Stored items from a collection
_ _ _ _ _
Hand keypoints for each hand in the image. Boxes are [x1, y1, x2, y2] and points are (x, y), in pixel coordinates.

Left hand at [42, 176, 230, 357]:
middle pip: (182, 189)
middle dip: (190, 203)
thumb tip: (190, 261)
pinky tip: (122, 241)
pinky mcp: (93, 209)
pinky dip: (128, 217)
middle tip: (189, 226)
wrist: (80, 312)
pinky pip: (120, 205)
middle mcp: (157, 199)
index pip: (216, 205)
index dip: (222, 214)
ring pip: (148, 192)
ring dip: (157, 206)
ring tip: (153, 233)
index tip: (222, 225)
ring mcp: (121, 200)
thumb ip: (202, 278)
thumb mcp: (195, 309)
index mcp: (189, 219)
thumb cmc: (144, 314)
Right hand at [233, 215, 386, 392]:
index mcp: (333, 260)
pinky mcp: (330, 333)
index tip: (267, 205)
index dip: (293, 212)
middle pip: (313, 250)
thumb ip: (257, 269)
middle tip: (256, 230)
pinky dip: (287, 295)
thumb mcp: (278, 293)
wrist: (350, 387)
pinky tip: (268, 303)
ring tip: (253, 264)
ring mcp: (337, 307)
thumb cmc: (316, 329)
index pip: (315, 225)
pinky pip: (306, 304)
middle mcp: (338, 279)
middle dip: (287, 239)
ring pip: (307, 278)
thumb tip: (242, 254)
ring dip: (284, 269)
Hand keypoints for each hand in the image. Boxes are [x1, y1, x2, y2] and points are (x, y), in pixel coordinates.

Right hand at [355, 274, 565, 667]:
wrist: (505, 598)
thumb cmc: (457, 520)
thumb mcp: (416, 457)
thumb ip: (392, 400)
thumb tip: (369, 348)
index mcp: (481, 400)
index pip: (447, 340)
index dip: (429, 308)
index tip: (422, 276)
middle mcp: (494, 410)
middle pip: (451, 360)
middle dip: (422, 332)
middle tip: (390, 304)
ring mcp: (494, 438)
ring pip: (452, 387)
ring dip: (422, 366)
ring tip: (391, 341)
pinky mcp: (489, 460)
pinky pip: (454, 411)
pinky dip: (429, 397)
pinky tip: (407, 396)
_ _ _ _ _
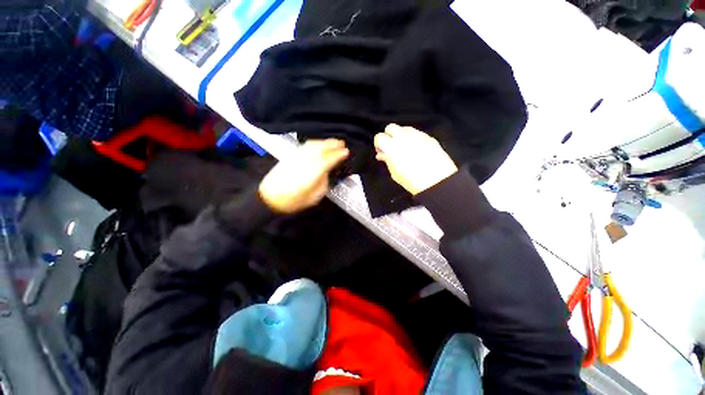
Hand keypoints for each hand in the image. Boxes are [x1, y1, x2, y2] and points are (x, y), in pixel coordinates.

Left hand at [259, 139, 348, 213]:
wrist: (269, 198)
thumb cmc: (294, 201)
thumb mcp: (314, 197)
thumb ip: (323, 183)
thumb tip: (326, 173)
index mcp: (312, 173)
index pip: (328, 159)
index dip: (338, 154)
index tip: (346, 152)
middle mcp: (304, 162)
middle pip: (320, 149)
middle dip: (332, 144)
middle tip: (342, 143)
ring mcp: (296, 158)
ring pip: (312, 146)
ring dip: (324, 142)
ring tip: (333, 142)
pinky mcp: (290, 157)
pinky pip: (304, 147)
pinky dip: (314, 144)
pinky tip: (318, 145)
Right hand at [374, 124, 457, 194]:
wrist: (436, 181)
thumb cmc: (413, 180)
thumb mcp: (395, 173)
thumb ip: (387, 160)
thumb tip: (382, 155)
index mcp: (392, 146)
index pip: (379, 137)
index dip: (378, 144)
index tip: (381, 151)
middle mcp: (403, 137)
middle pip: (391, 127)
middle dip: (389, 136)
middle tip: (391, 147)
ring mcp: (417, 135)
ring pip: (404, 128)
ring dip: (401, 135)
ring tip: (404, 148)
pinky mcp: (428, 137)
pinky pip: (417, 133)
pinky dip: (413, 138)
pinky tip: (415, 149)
_ _ _ _ _
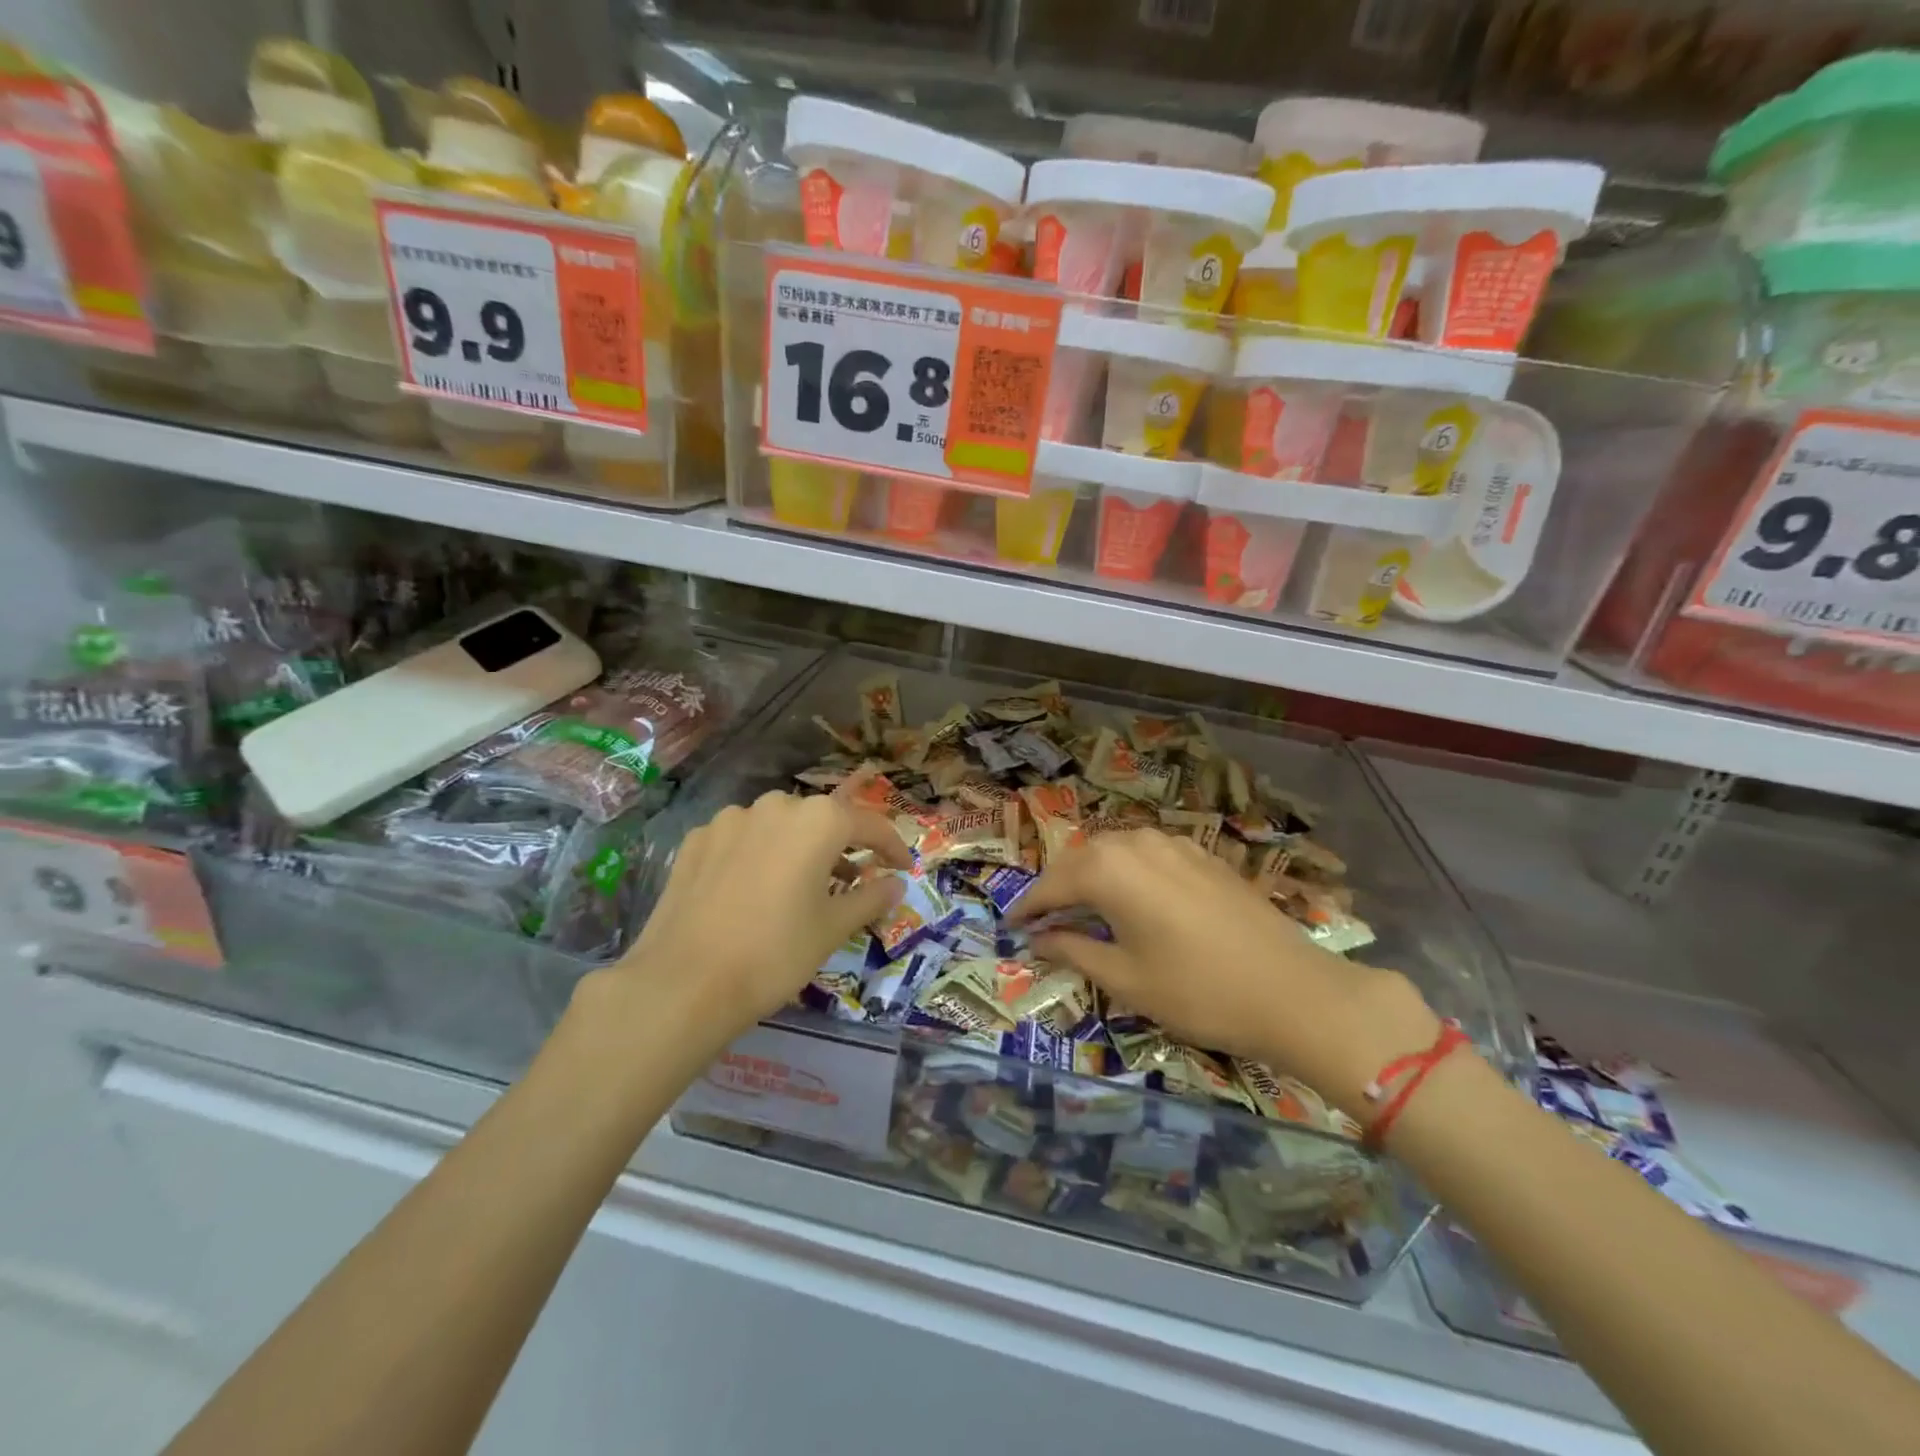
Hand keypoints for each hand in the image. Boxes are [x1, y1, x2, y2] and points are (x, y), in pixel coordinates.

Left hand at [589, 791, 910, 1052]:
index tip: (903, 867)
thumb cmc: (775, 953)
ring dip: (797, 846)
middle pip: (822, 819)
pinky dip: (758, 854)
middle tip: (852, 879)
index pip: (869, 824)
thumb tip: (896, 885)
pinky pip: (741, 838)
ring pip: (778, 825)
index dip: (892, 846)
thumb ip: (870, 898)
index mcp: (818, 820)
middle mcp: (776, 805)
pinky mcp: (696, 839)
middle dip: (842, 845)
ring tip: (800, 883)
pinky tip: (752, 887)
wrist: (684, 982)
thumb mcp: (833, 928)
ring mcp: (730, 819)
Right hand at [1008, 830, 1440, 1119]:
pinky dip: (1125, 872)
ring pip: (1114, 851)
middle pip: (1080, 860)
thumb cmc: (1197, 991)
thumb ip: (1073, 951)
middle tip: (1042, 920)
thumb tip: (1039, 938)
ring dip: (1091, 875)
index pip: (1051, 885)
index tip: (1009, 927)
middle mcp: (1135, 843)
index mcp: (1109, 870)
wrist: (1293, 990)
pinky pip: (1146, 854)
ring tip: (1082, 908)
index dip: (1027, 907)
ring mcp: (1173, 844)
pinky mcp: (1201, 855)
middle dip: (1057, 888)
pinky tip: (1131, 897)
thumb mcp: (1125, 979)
_ _ _ _ _
Each line in the entries above, starting at the line with "thumb cmc: (144, 314)" and ending at the line with "pinky tip: (268, 303)", is to be printed exactly, and only those lines.

Exercise solution –
thumb cmc: (144, 314)
Right hand at [233, 215, 386, 392]:
index mcp: (333, 260)
pinky mcp: (330, 333)
index tip: (267, 205)
index dip: (293, 212)
middle pip: (313, 250)
thumb ip: (257, 269)
middle tip: (256, 230)
pinky dip: (287, 295)
thumb mcp: (278, 293)
wrist: (350, 387)
pinky tip: (268, 303)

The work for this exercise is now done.